Но именно то обстоятельство, что Ленин избежал бонапартизма, позволило его преемникам, во-первых, утверждать, что бонапартизм вообще не свойствен большевизму, а во-вторых, в целом ряде случаев далеко-далеко превзойти самого Бонапарта, даже и не обладая ни малейшими признаками и качествами оригинала. Вспомним хотя бы Хрущева. Тем более Брежнева.
Нет, неспроста пристальное внимание нашего общества, всего народа приковано нынче к личностям руководителей: а не произойдет ли повторение прошлого, не увидим ли мы столь знакомое?
Среди нас нет уже личностей, непосредственно прошедших школу революции, нет и тех, кого миновала бы школа культа и застоя, мы все мазаны одним миром, все мечены — и ведь как мечены-то! — одной историей, иной раз и места-то живого на человеке от этих меток не осталось.
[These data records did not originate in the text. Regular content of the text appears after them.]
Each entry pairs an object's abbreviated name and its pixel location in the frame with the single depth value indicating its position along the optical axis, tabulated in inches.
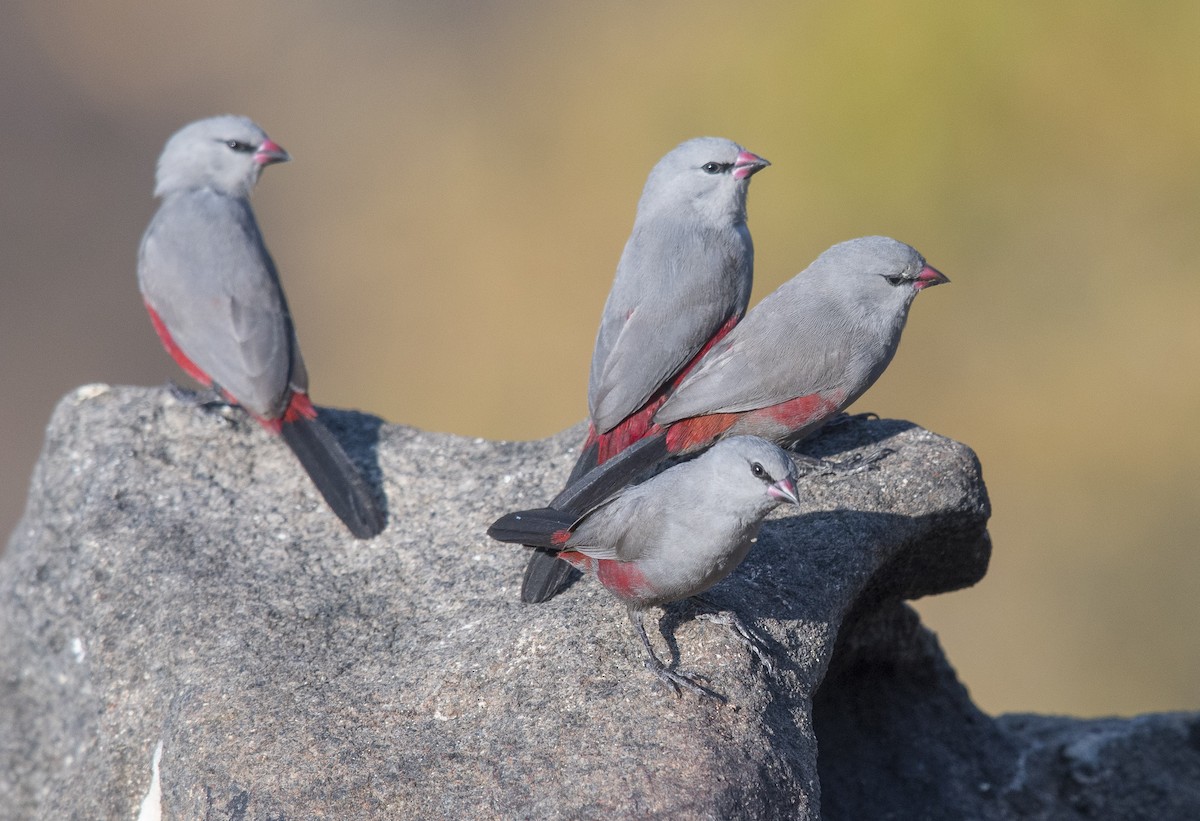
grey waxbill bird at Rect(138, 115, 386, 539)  376.2
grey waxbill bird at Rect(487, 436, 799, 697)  272.7
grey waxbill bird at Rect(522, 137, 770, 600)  354.6
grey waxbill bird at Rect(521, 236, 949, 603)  337.7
И вот что удивительно: пусть их немного, но остались же люди, сохранились с не искаженными психикой и мышлением, хотя уже мало кто верил, будто сохраниться все-таки можно. Конечно, если таким сохранившимся человеком является ученый или писатель, так это проще объяснить, поскольку искусство и наука пусть в меньшей степени, но все-таки творчество индивидуальное. Было бы оно тоже коллективным, от и до организованным — разве сохранились бы хоть кое-какие признаки былой самостоятельности?
Но вот в чем еще дело: люди с идеалами подлинно социалистическими сохранились и среди тех, кто прошел всю иерархическую лестницу партии совработы периода застоя и даже прихватил ступени культовой иерархии тоже. Эти люди, пройдя через все должностные испытания, искривления, искажения и зигзаги, вынесли, наверное, глубокое убеждение в том, что если будет и дальше так же — катастрофа неизбежна, мы все погибнем, и вместе с нами погибнут, теперь уже навсегда, и социалистические идеи и социализм как таковой. Они убедились, что эту пагубную действительность нужно коренным образом менять, другого пути нет и не может быть — только демократия, только народовластие! Мы, народ, на такой поворот событий тоже мало надеялись, мы этих людей, занявших ныне самые высокие посты, не загадывали и на них не ставили — они сами пришли и теперь весьма энергично толкают нас к демократии и народовластию, преодолевая невероятные трудности.